Olson complains that many of those who don’t pay their taxes can’t, pointing to statistics showing the IRS had 1.8 million cases in March where debts were not considered collectable because of the financial hardship that would impose. The IRS has the power to cut people slack when they can’t afford to pay, said Olson, something private collectors needing to earn a profit are less likely to grant.
Other provisions would allow the IRS to seize 100 percent of doctors’ Medicare payments, up from the current 15 percent — a move that comes after the Government Accountability Office reported Medicare providers owed $2 billion in unpaid taxes. The bill would also impose similar $500 fines on tax preparers who don’t attempt to ferret out fraudulent child tax credit claims and index all tax penalties for inflation.
Lawmakers have taken many of the ideas from House Ways and Means Committee Chairman Dave Camp and former Senate Finance Committee Chairman Max Baucus, who proposed them as part of their calls to overhaul the Tax Code.
Each of the proposals is aimed at reducing the roughly $400 billion in taxes that go uncollected annually. While that may look like a fat target for savings, there are practical limits as to how much can actually be recovered. That’s because it’s hard to crack down on scofflaws without inconveniencing everyone else with more burdensome tax rules, said Floyd Williams, a former director of legislative affairs at the IRS.
“Do you want an IRS agent in every house?” he said. “Sure, you could get to 100 percent compliance, but do you want to live in a society” where the agency is that intrusive? In 2011, Congress was forced to repeal provisions in the Affordable Care Act aimed at preventing businesses from under-reporting their incomes. The expanded reporting requirements were widely criticized by business groups as too burdensome.
Democrats such as Sen.
Ben Cardin (Md.), meanwhile, are pushing to kill the private debt collector plan.

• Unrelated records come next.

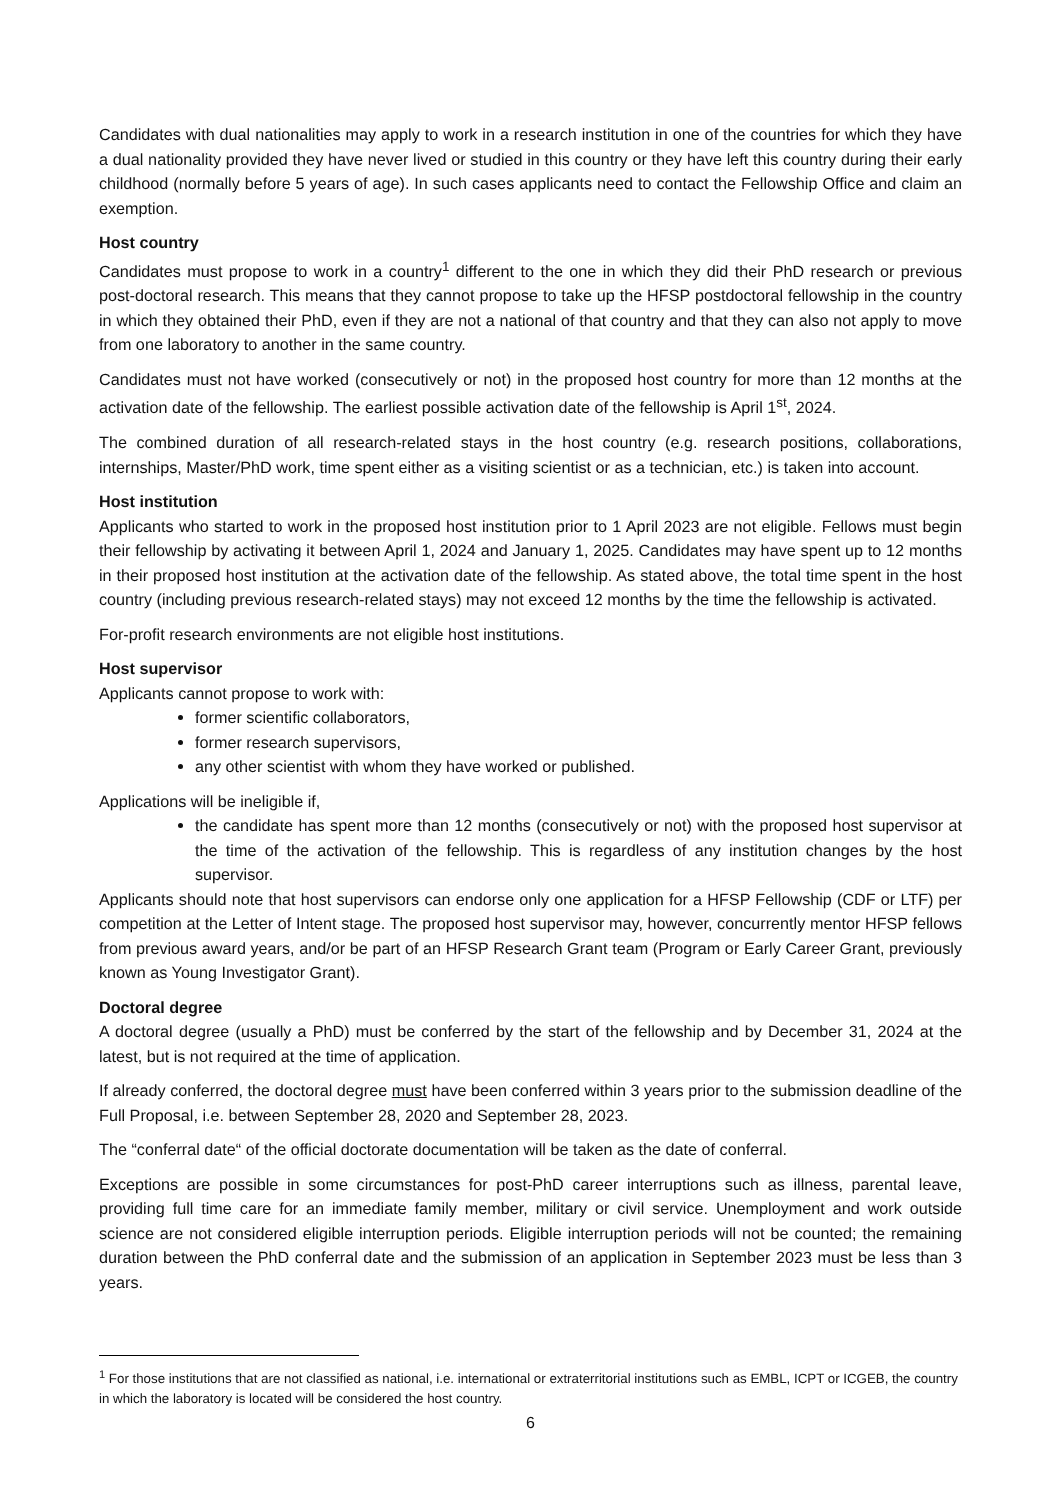Candidates with dual nationalities may apply to work in a research institution in one of the countries for which they have a dual nationality provided they have never lived or studied in this country or they have left this country during their early childhood (normally before 5 years of age). In such cases applicants need to contact the Fellowship Office and claim an exemption.
Host country
Candidates must propose to work in a country<sup>1</sup> different to the one in which they did their PhD research or previous post-doctoral research. This means that they cannot propose to take up the HFSP postdoctoral fellowship in the country in which they obtained their PhD, even if they are not a national of that country and that they can also not apply to move from one laboratory to another in the same country.
Candidates must not have worked (consecutively or not) in the proposed host country for more than 12 months at the activation date of the fellowship. The earliest possible activation date of the fellowship is April 1<sup>st</sup>, 2024.
The combined duration of all research-related stays in the host country (e.g. research positions, collaborations, internships, Master/PhD work, time spent either as a visiting scientist or as a technician, etc.) is taken into account.
Host institution
Applicants who started to work in the proposed host institution prior to 1 April 2023 are not eligible. Fellows must begin their fellowship by activating it between April 1, 2024 and January 1, 2025. Candidates may have spent up to 12 months in their proposed host institution at the activation date of the fellowship. As stated above, the total time spent in the host country (including previous research-related stays) may not exceed 12 months by the time the fellowship is activated.
For-profit research environments are not eligible host institutions.
Host supervisor
Applicants cannot propose to work with:
former scientific collaborators,
former research supervisors,
any other scientist with whom they have worked or published.
Applications will be ineligible if,
the candidate has spent more than 12 months (consecutively or not) with the proposed host supervisor at the time of the activation of the fellowship. This is regardless of any institution changes by the host supervisor.
Applicants should note that host supervisors can endorse only one application for a HFSP Fellowship (CDF or LTF) per competition at the Letter of Intent stage. The proposed host supervisor may, however, concurrently mentor HFSP fellows from previous award years, and/or be part of an HFSP Research Grant team (Program or Early Career Grant, previously known as Young Investigator Grant).
Doctoral degree
A doctoral degree (usually a PhD) must be conferred by the start of the fellowship and by December 31, 2024 at the latest, but is not required at the time of application.
If already conferred, the doctoral degree must have been conferred within 3 years prior to the submission deadline of the Full Proposal, i.e. between September 28, 2020 and September 28, 2023.
The “conferral date“ of the official doctorate documentation will be taken as the date of conferral.
Exceptions are possible in some circumstances for post-PhD career interruptions such as illness, parental leave, providing full time care for an immediate family member, military or civil service. Unemployment and work outside science are not considered eligible interruption periods. Eligible interruption periods will not be counted; the remaining duration between the PhD conferral date and the submission of an application in September 2023 must be less than 3 years.
<sup>1</sup> For those institutions that are not classified as national, i.e. international or extraterritorial institutions such as EMBL, ICPT or ICGEB, the country in which the laboratory is located will be considered the host country.
6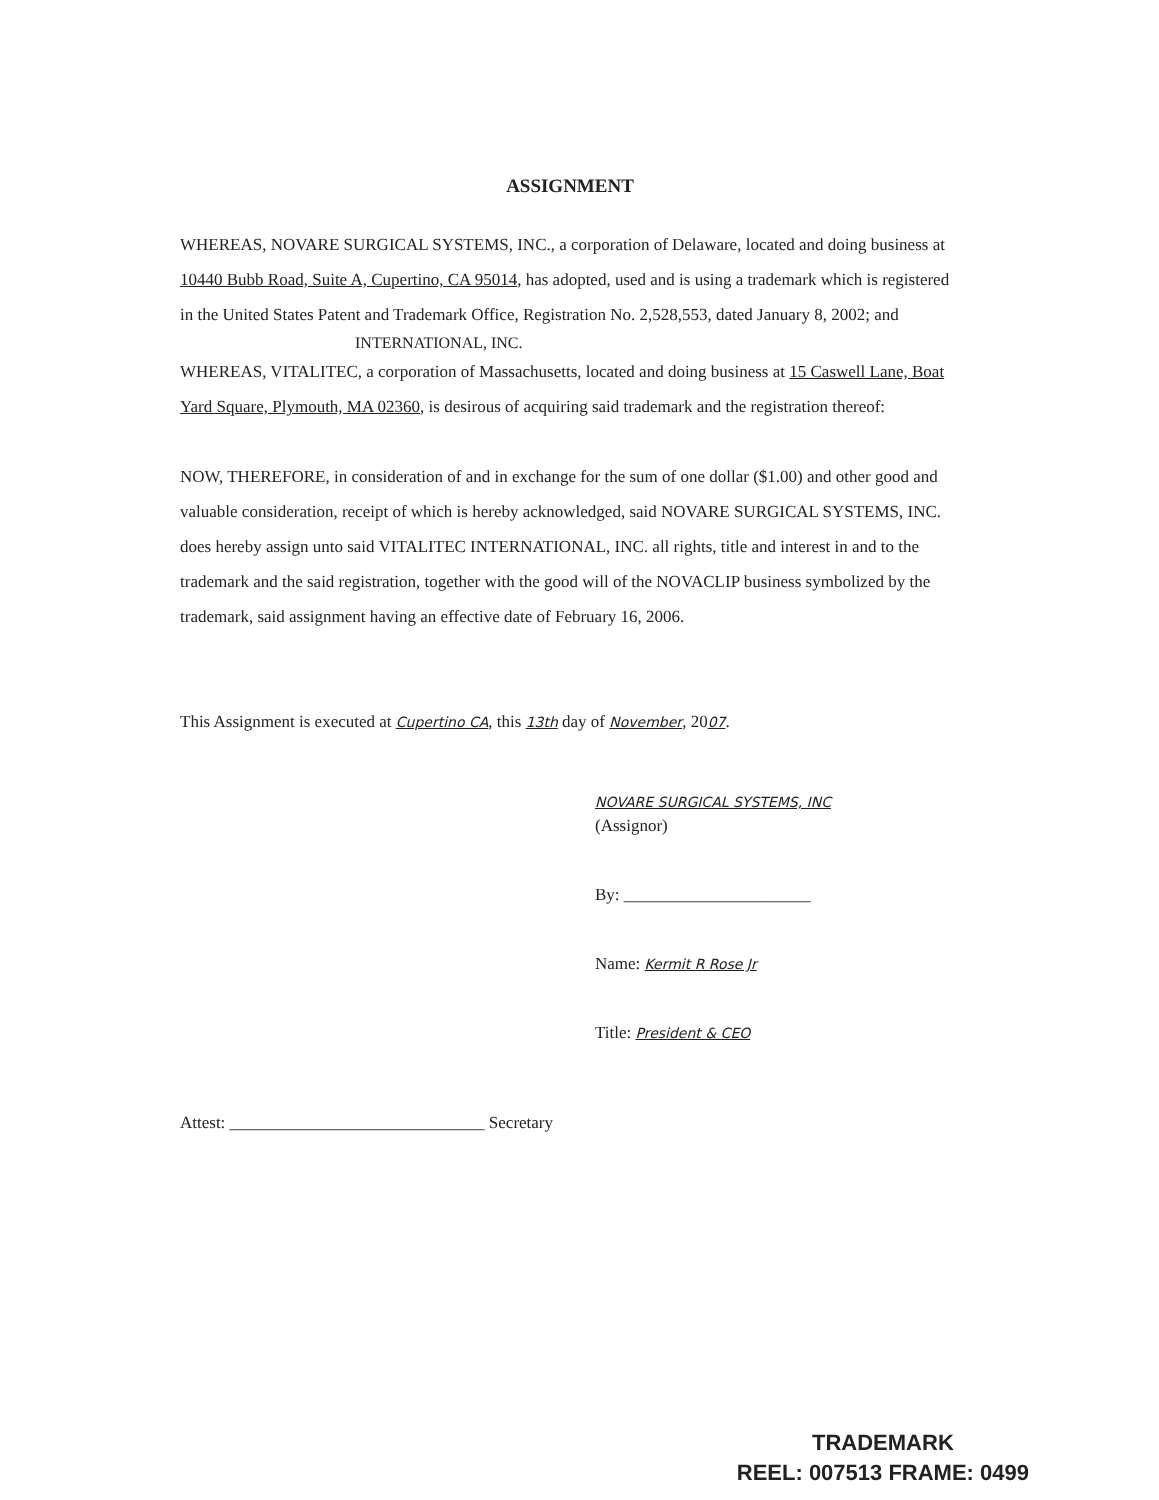ASSIGNMENT
WHEREAS, NOVARE SURGICAL SYSTEMS, INC., a corporation of Delaware, located and doing business at 10440 Bubb Road, Suite A, Cupertino, CA 95014, has adopted, used and is using a trademark which is registered in the United States Patent and Trademark Office, Registration No. 2,528,553, dated January 8, 2002; and
INTERNATIONAL, INC.
WHEREAS, VITALITEC, a corporation of Massachusetts, located and doing business at 15 Caswell Lane, Boat Yard Square, Plymouth, MA 02360, is desirous of acquiring said trademark and the registration thereof:
NOW, THEREFORE, in consideration of and in exchange for the sum of one dollar ($1.00) and other good and valuable consideration, receipt of which is hereby acknowledged, said NOVARE SURGICAL SYSTEMS, INC. does hereby assign unto said VITALITEC INTERNATIONAL, INC. all rights, title and interest in and to the trademark and the said registration, together with the good will of the NOVACLIP business symbolized by the trademark, said assignment having an effective date of February 16, 2006.
This Assignment is executed at Cupertino CA, this 13th day of November, 2007.
NOVARE SURGICAL SYSTEMS, INC
(Assignor)
By: ______________________
Name: Kermit R Rose Jr
Title: President & CEO
Attest: ______________________________ Secretary
TRADEMARK
REEL: 007513 FRAME: 0499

But if anything, more such proposals are likely to be in the offing. Lawmakers still need more savings, some of Camp’s and Baucus’ compliance proposals haven’t been tapped and new Senate Finance Chairman Ron Wyden says he wants uncontroversial payfors.
And Republicans who typically take a hard line on tax increases are sounding a conciliatory note when it comes to these sorts of revenue raisers.
“We should all realize that finding a bipartisan agreement is going to take compromise on both sides,” Sen. John Thune (R-S.D.) said last week at a hearing on the highway measure. “It’s unlikely that it’s going to be a package of 100 percent revenues, as the chairman’s proposed, or 100 percent spending reforms as some of us on the Republican side have proposed.”
One way to do that?
“Smart tax compliance measures,” said Thune.